* GOAL OF THE EXERCISE: Print the data once more, exactly as given. Drop the pictures.

════════════════

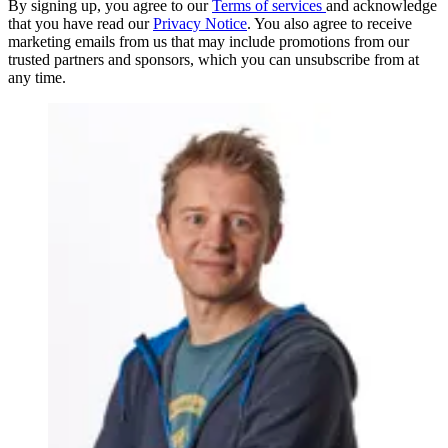
By signing up, you agree to our
Terms of services
and acknowledge
that you have read our
Privacy Notice
. You also agree to receive
marketing emails from us that may include promotions from our
trusted partners and sponsors, which you can unsubscribe from at
any time.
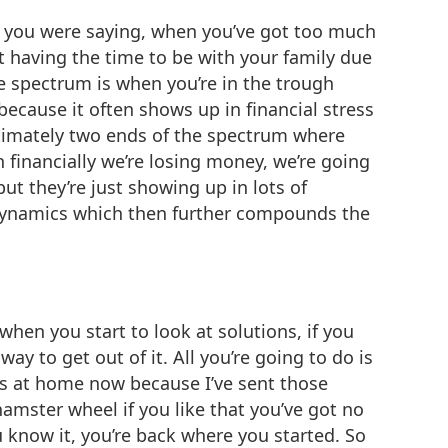
ke you were saying, when you’ve got too much
 having the time to be with your family due
e spectrum is when you’re in the trough
 because it often shows up in financial stress
timately two ends of the spectrum where
n financially we’re losing money, we’re going
ut they’re just showing up in lots of
y dynamics which then further compounds the
hen you start to look at solutions, if you
ay to get out of it. All you’re going to do is
ess at home now because I’ve sent those
hamster wheel if you like that you’ve got no
u know it, you’re back where you started. So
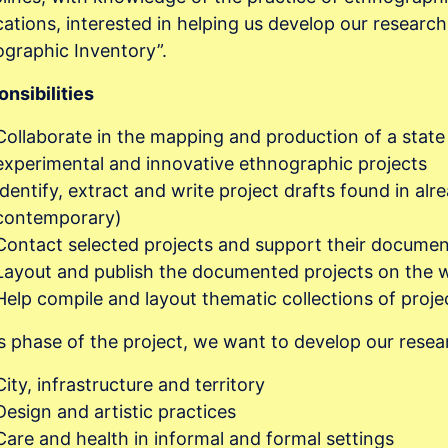
cations, interested in helping us develop our researc
graphic Inventory”.
nsibilities
Collaborate in the mapping and production of a state
experimental and innovative ethnographic projects
Identify, extract and write project drafts found in alr
contemporary)
Contact selected projects and support their documen
Layout and publish the documented projects on the 
Help compile and layout thematic collections of proj
is phase of the project, we want to develop our resea
City, infrastructure and territory
Design and artistic practices
Care and health in informal and formal settings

════════════════

* ANSWER BELOW:
By signing up, you agree to our
Terms of services
and acknowledge
that you have read our
Privacy Notice
. You also agree to receive
marketing emails from us that may include promotions from our
trusted partners and sponsors, which you can unsubscribe from at
any time.
ke you were saying, when you’ve got too much
 having the time to be with your family due
e spectrum is when you’re in the trough
 because it often shows up in financial stress
timately two ends of the spectrum where
n financially we’re losing money, we’re going
ut they’re just showing up in lots of
y dynamics which then further compounds the
hen you start to look at solutions, if you
ay to get out of it. All you’re going to do is
ess at home now because I’ve sent those
hamster wheel if you like that you’ve got no
u know it, you’re back where you started. So
cations, interested in helping us develop our researc
graphic Inventory”.
nsibilities
Collaborate in the mapping and production of a state
experimental and innovative ethnographic projects
Identify, extract and write project drafts found in alr
contemporary)
Contact selected projects and support their documen
Layout and publish the documented projects on the 
Help compile and layout thematic collections of proj
is phase of the project, we want to develop our resea
City, infrastructure and territory
Design and artistic practices
Care and health in informal and formal settings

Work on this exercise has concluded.